Crucially, the amateur leagues aren’t part of a larger pyramid connected to China’s professional game, and so their potential as a talent pipeline is limited. “There still isn’t a pathway to go from amateur through to professional,” says Simons.
But that’s of little concern to the regional governments running the roughly 13 leagues that have sprung up around China since 2023. Football is almost a “sideshow”, says Dreyer, with match days serving as hyperlocal celebrations of ethnic heritage, food and culture. Beijing Guo’an fan Yuming says the matches are accompanied by “non-footballing activities like a food market before and after, half-time shows featuring local cultural icons, which makes it more of a spectacle”.

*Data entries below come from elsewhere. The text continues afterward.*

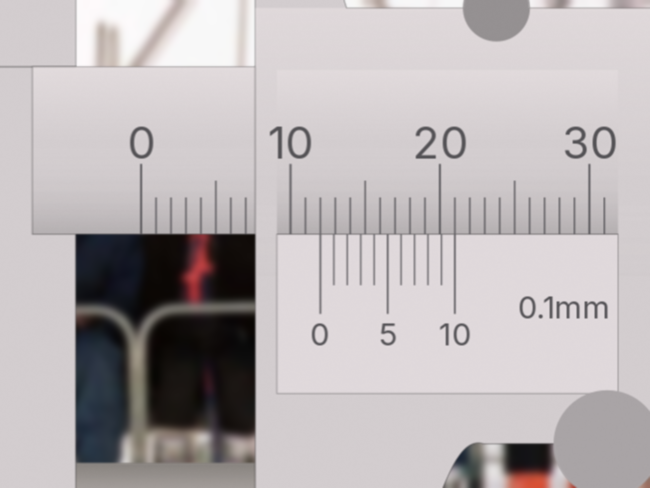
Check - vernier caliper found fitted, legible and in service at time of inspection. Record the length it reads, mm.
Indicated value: 12.0 mm
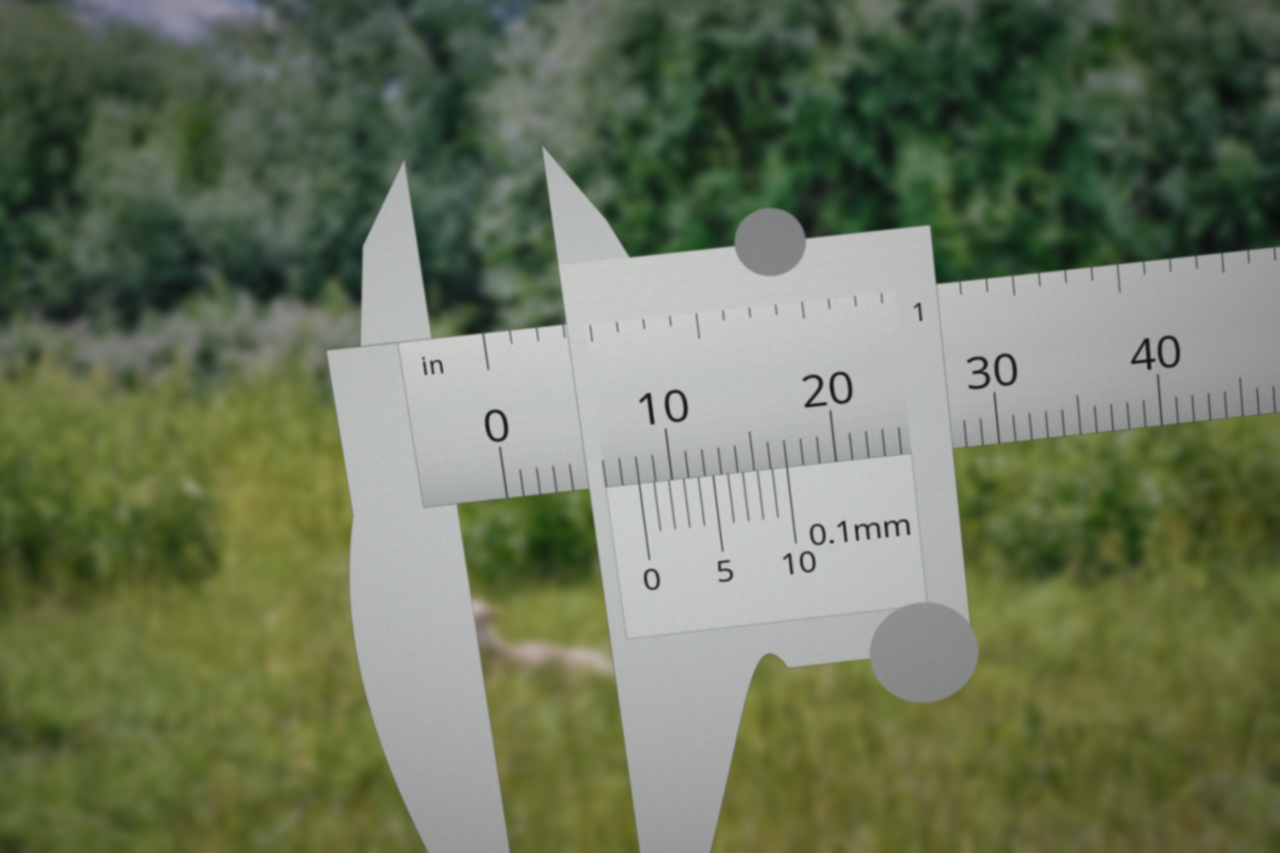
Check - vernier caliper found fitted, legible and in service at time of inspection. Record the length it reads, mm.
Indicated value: 8.0 mm
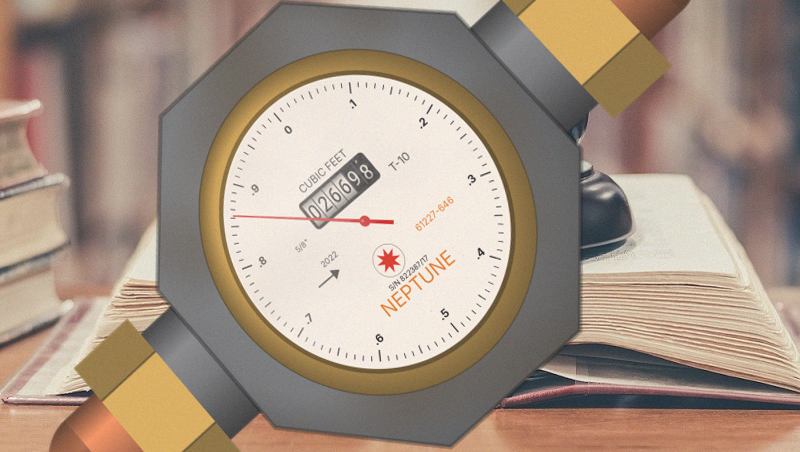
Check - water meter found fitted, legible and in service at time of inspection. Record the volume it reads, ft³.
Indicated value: 26697.86 ft³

An amateur match with a crowd of more than 60,000
The model is hugely popular. The most successful Cun Chao clone is Jiangsu province’s Jiangsu Football City League, known as Su Chao, which consists of 13 teams. The league’s final in November saw 62,329 fans – just shy of China’s spectator record of 65,769 for a domestic club match – pack into Nanjing’s Olympic sports centre. The league’s average attendance in the later rounds of the competition exceeded 30,000. In France, the average attendance across the whole Ligue 1 season was about 27,500.
“It’s a great way to bring more people into a football stadium to see the beautiful game,” Yuming says. “Who knows, maybe our next generation of footballers might have gotten into football because they attended Su Chao games as a small kid?”

Dreyer doubts the transformative potential of these leagues, but agrees that “anything that gets people playing or watching football is a fantastic thing”.
Back in Rongjiang, local May describes Cun Chao’s appeal to her community, and also captures the sentiments of amateur football fans worldwide.
“These [players] are our own people; it all happens right here among us, and they’re all our relatives and friends,” she says. “Since the players are so closely connected to us, we pay much more attention than to the Chinese Super League, or even the World Cup.”